このエントリーをはてなブックマークに追加 地域: 長浜市 2019年11月27日更新

 県内屈指の紅葉スポット・鶏足寺(長浜市木之本町古橋)。およそ200本のモミジと、落ち葉が赤いじゅうたんを敷き詰めたように境内を彩る美しさで知られるが、広い境内は紅葉の季節に限らず、いつ訪れても美しい。地元の人たちで作る「古橋史跡文化保存会」のメンバーが毎月1回、整備活動を行っているからだ。除草作業から落ち葉拾い、木の剪定、遊歩道の整備、溝の修復、案内看板の設置など、できることは何でも行っている。10月下旬、「昨年の台風で倒れた木をベンチにする」と聞き、作業を見に行った。

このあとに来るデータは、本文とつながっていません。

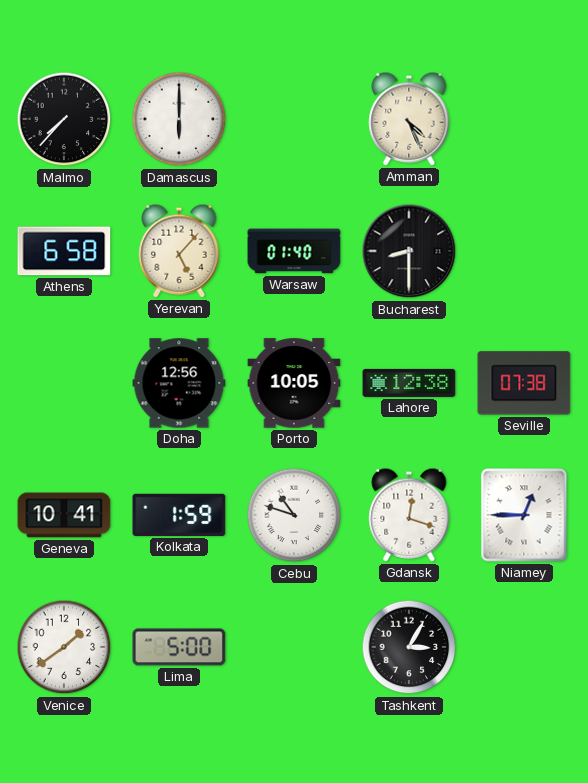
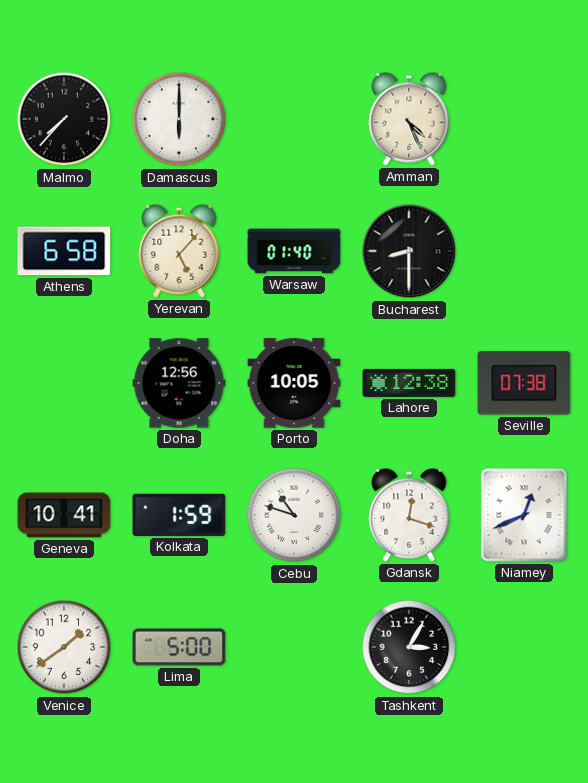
Niamey: 12:45 -> 12:41
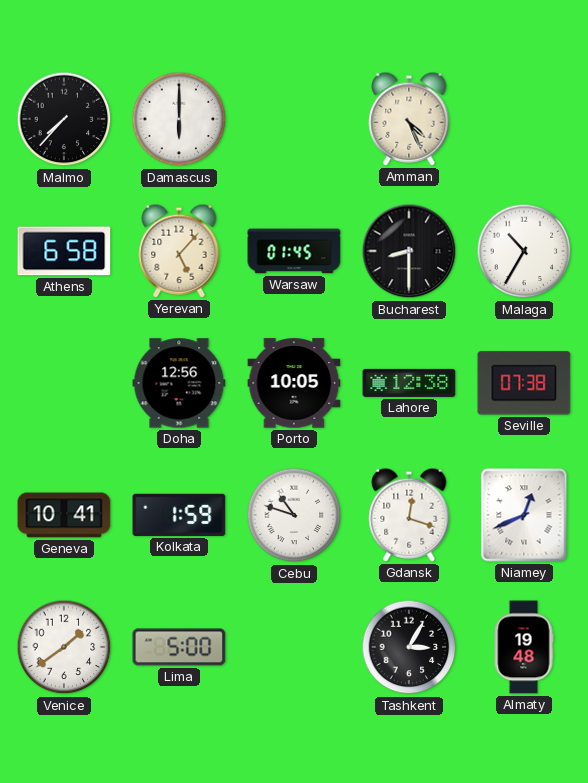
Warsaw: 01:40 -> 01:45
Malaga: none -> 10:35
Almaty: none -> 19:48
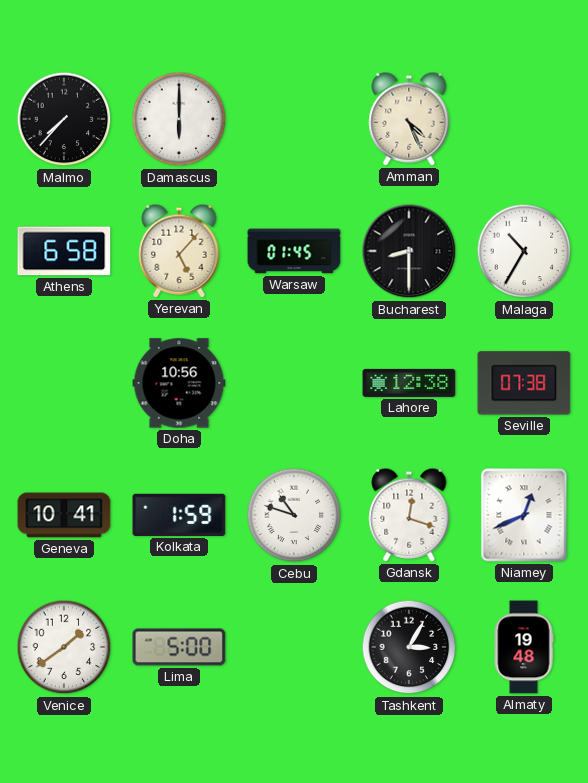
Doha: 12:56 -> 10:56
Porto: 10:05 -> none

 境内の最も奥にある本堂近くに2本、本堂の石段下の坊跡にも2本、杉の倒木が並べられ、集まったメンバーは6人。山仕事に詳しい山内新一さん(73)を中心に作業が始まった。山内さんが準備したのは、釘を巨大にしたような「金矢(カナヤ)」、木製で手作りの「矢」、「万力」、「とび口」、ハンマー、ロープなど。山内さんは「木元、竹うらと言うてな、木は根元から割り始めるんや」と、根元の木口の亀裂を見つけて、まず金矢を中心付近に打ち込む。その隣にもう1本、さらにもう1本と6本ほどを打ち込んだ。亀裂が広がり、木が裂ける「ミシミシ」という音が聞こえ始めた。

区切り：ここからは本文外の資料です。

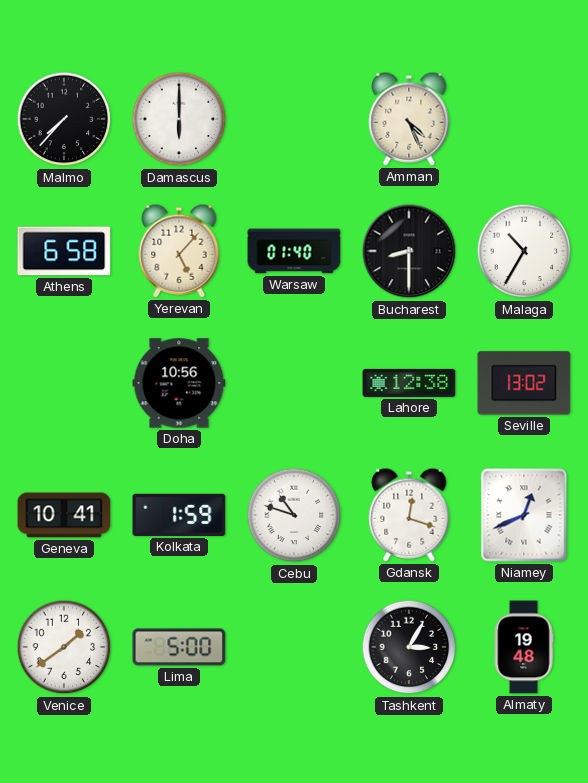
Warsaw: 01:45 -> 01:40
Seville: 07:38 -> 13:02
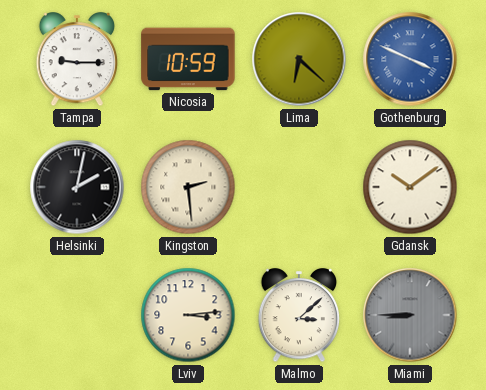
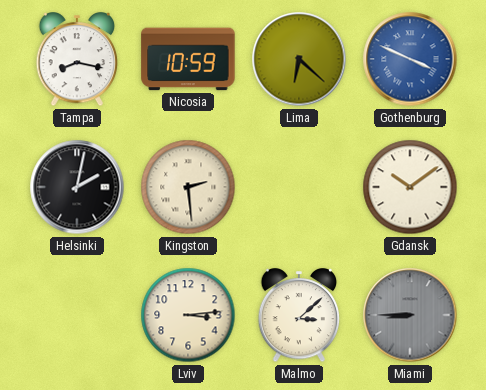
Tampa: 9:15 -> 8:17
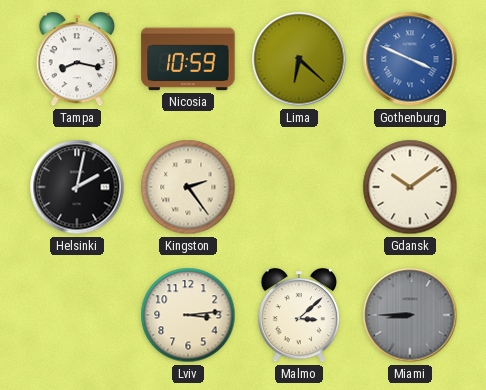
Kingston: 2:29 -> 2:24
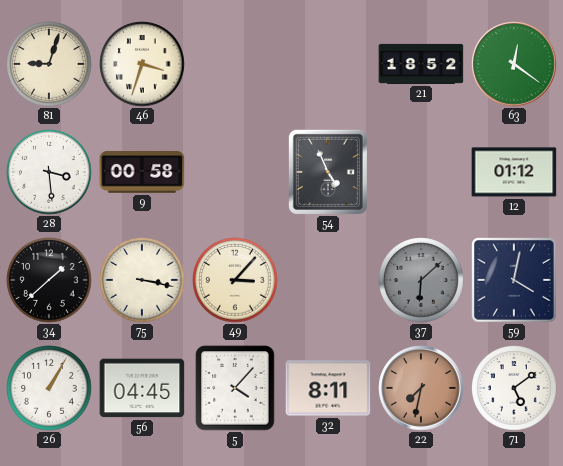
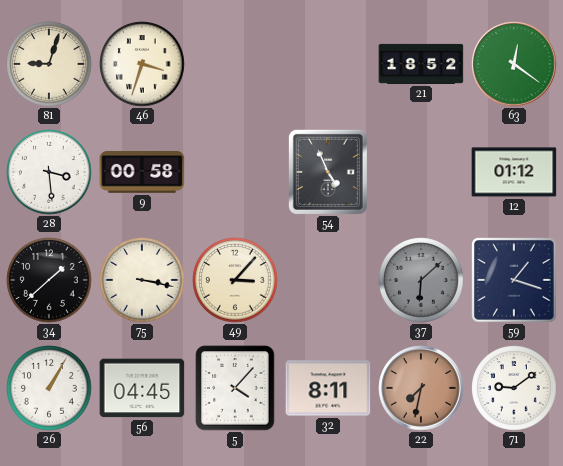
59: 4:02 -> 1:18
71: 5:09 -> 9:09
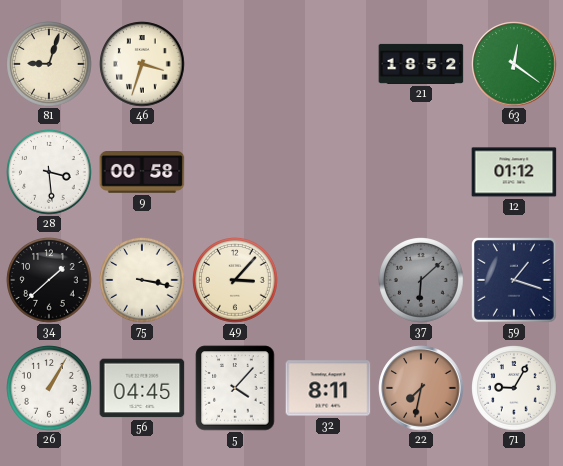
54: 4:56 -> none
71: 9:09 -> 9:05
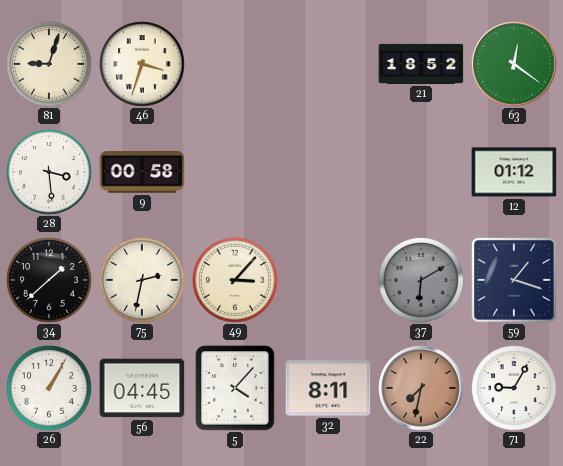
75: 3:17 -> 2:32
37: 6:08 -> 6:10
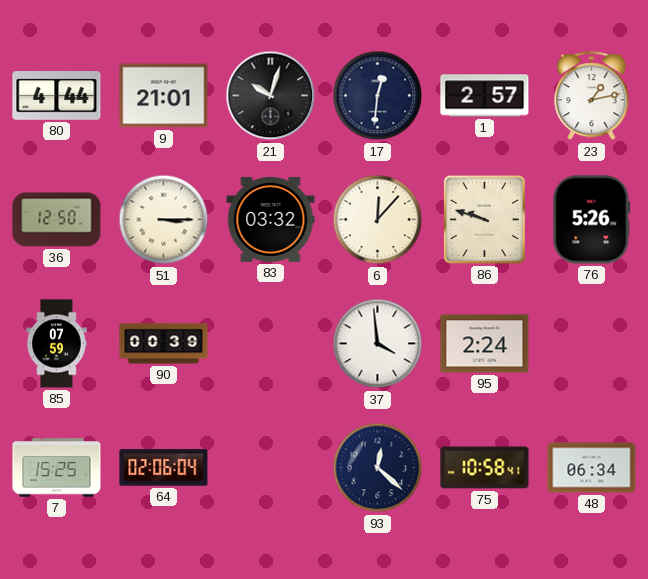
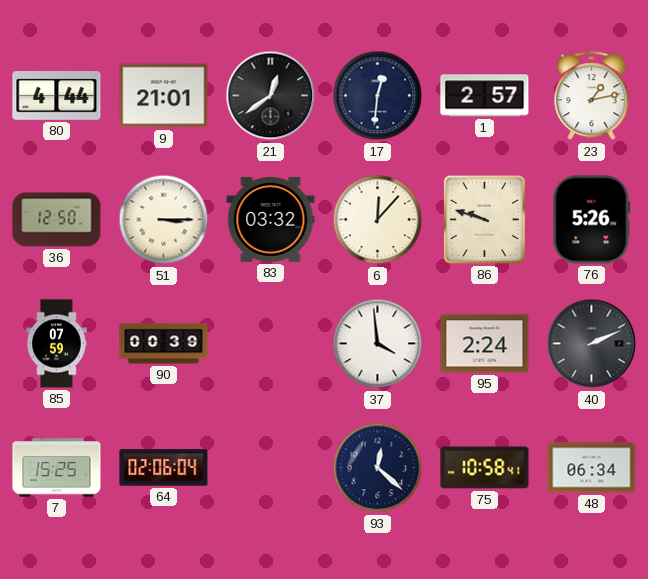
21: 10:03 -> 12:39
40: none -> 2:11
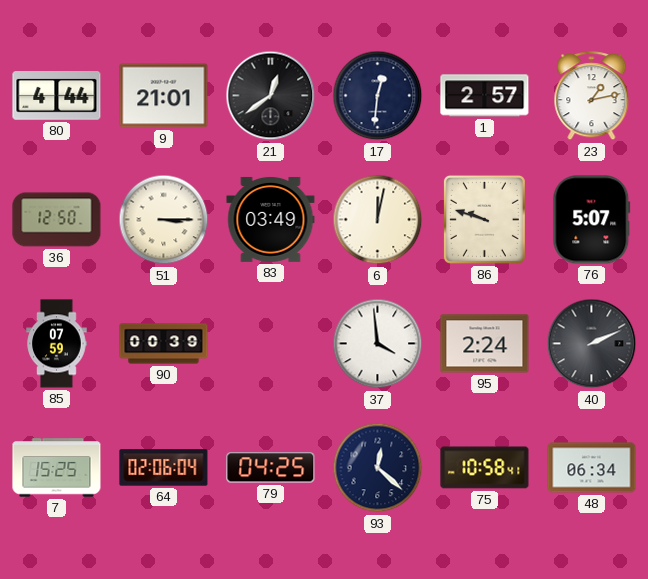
83: 03:32 -> 03:49
6: 12:07 -> 12:02
76: 5:26 -> 5:07
79: none -> 04:25
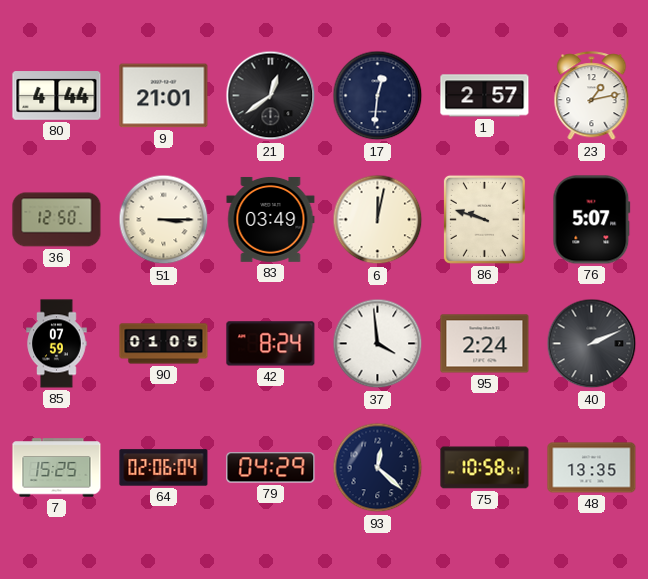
90: 00:39 -> 01:05
42: none -> 8:24
79: 04:25 -> 04:29
48: 06:34 -> 13:35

 広がった亀裂に矢も打ち込まれると、幹にも亀裂が入る。すると今度は幹に金矢、矢を打ち込んでいく。根元の亀裂が広がると矢を抜き、先へ先へと先端まで打ち込んでは抜くを繰り返していく。山内さんは「矢を打つのも、木の目を見て通っていそうなところでないとうまくいかんの。場数を踏めば誰でもわかるようになるけどな」と言われる。直径約40センチ、長さ約4メートルほどの杉の丸太はこのようにしてミシミシと真っ二つに割れた。要した時間は20分ほどか。

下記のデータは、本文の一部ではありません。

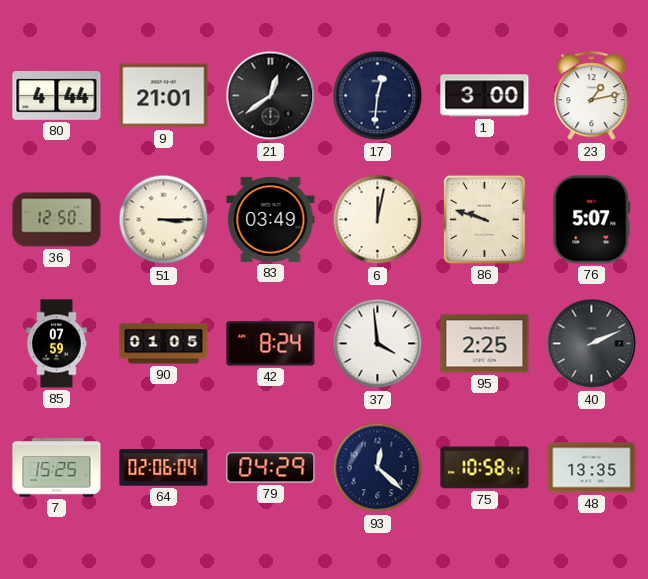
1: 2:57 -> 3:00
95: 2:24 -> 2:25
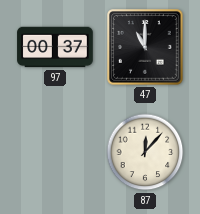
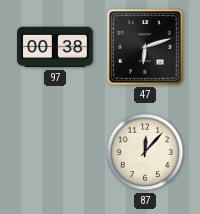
97: 00:37 -> 00:38
47: 11:00 -> 6:12
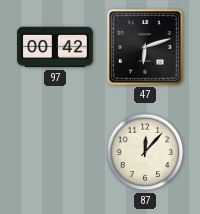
97: 00:38 -> 00:42
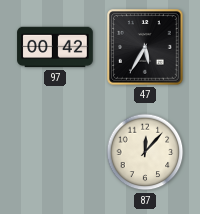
47: 6:12 -> 5:35
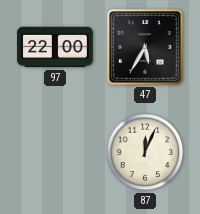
97: 00:42 -> 22:00
87: 12:07 -> 12:04
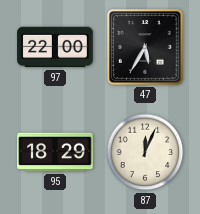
95: none -> 18:29
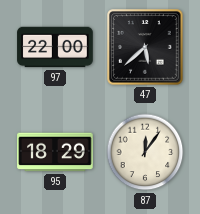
47: 5:35 -> 5:38
87: 12:04 -> 12:06
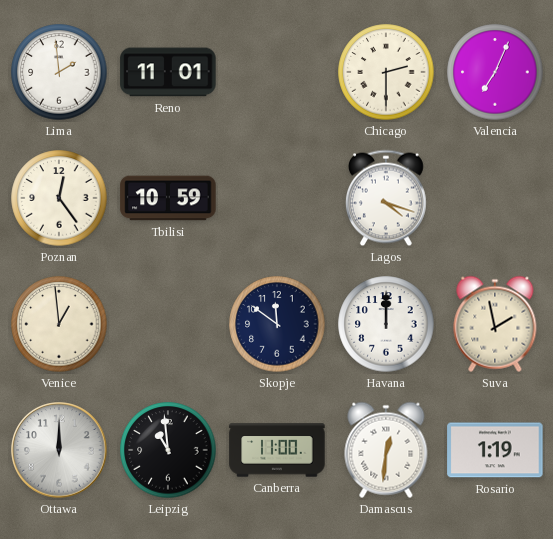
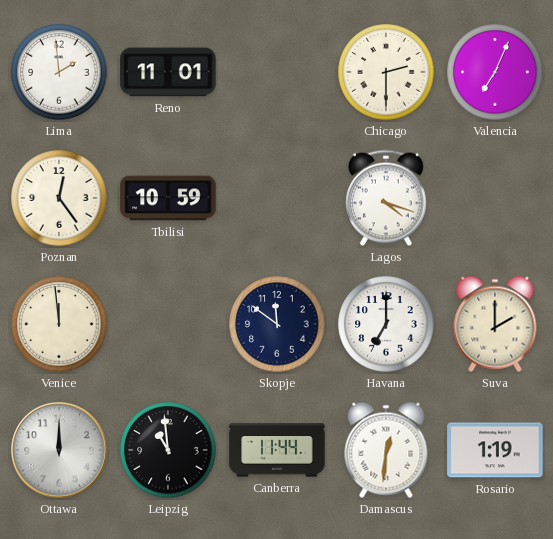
Venice: 12:59 -> 11:59
Havana: 12:00 -> 7:00
Suva: 1:58 -> 2:00
Canberra: 11:00 -> 11:44
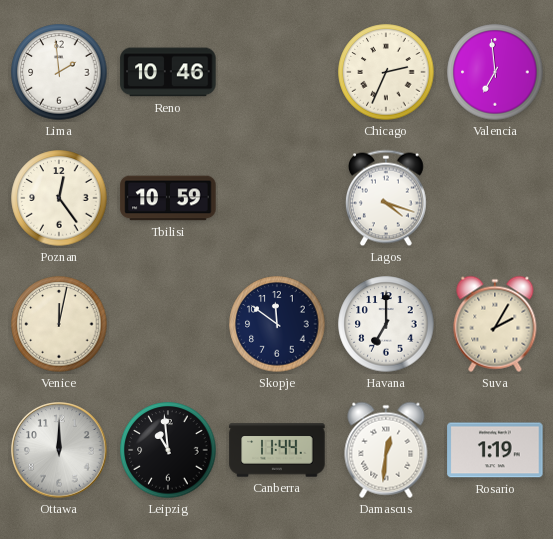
Reno: 11:01 -> 10:46
Chicago: 2:30 -> 2:34
Valencia: 7:04 -> 6:59
Venice: 11:59 -> 12:02
Suva: 2:00 -> 2:05
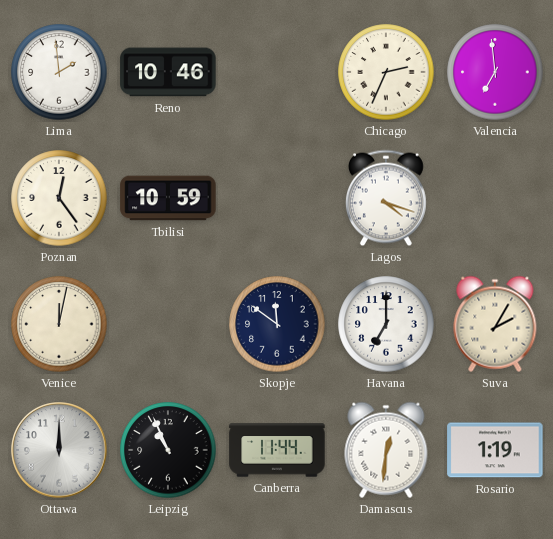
Leipzig: 10:59 -> 10:56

 「どこに置く? ここに並べるか」などと話し合いながら、次に使ったのはそれぞれにロープをつないだ2つの万力。万力を2つ、並べるように木口にハンマーで打ち付け、杉の木の下に細めの丸太2本を敷いて、ロープを引きながら丸太の上を転がして動かすのだ。ロープを引く人、丸太を動かす人、テキパキと杉の木が運ばれる。珍しそうに見ていた観光客も「引かせてください、手伝いましょう」とロープを引く一幕もあり、和気あいあいのムードが漂う。「この辺でよいやろ」と場所が定まると、山内さんが万力をハンマーで2回ほどたたくとスッと木から抜けた。そして2つに割れたもう一方にも万力を打ち込み、同様に動かして定位置に運ぶ。
 この間、活躍していたのは「とび口」と呼ぶ道具。鳥のくちばしのような形の金属が、約1.3メートルほどの柄の先についている。木の下に咬ませ、テコの原理でわずかな高さを持ち上げたり、突き刺して木を動かしたり、「名人芸」と呼びたくなる。

 電気などの動力を使わず、それ自体は小さな道具を使って大木を割り、動かす、山内さんは「山仕事の知恵やな。機会があれば伝えておきたい」と話す。
 2つに割れた木は、合計8つ。チェーンソーや電動カンナで形を整えられ、訪れた人が休憩できるベンチになった。
 大変な作業もどこか楽しそうに見えるのは、自分たちの手で訪れる人をもてなしたい、喜んで欲しいという気持ちで作業されるからだ。
 鶏足寺の紅葉は今月いっぱい、天候次第で来月初めまで楽しめそうとのことだ。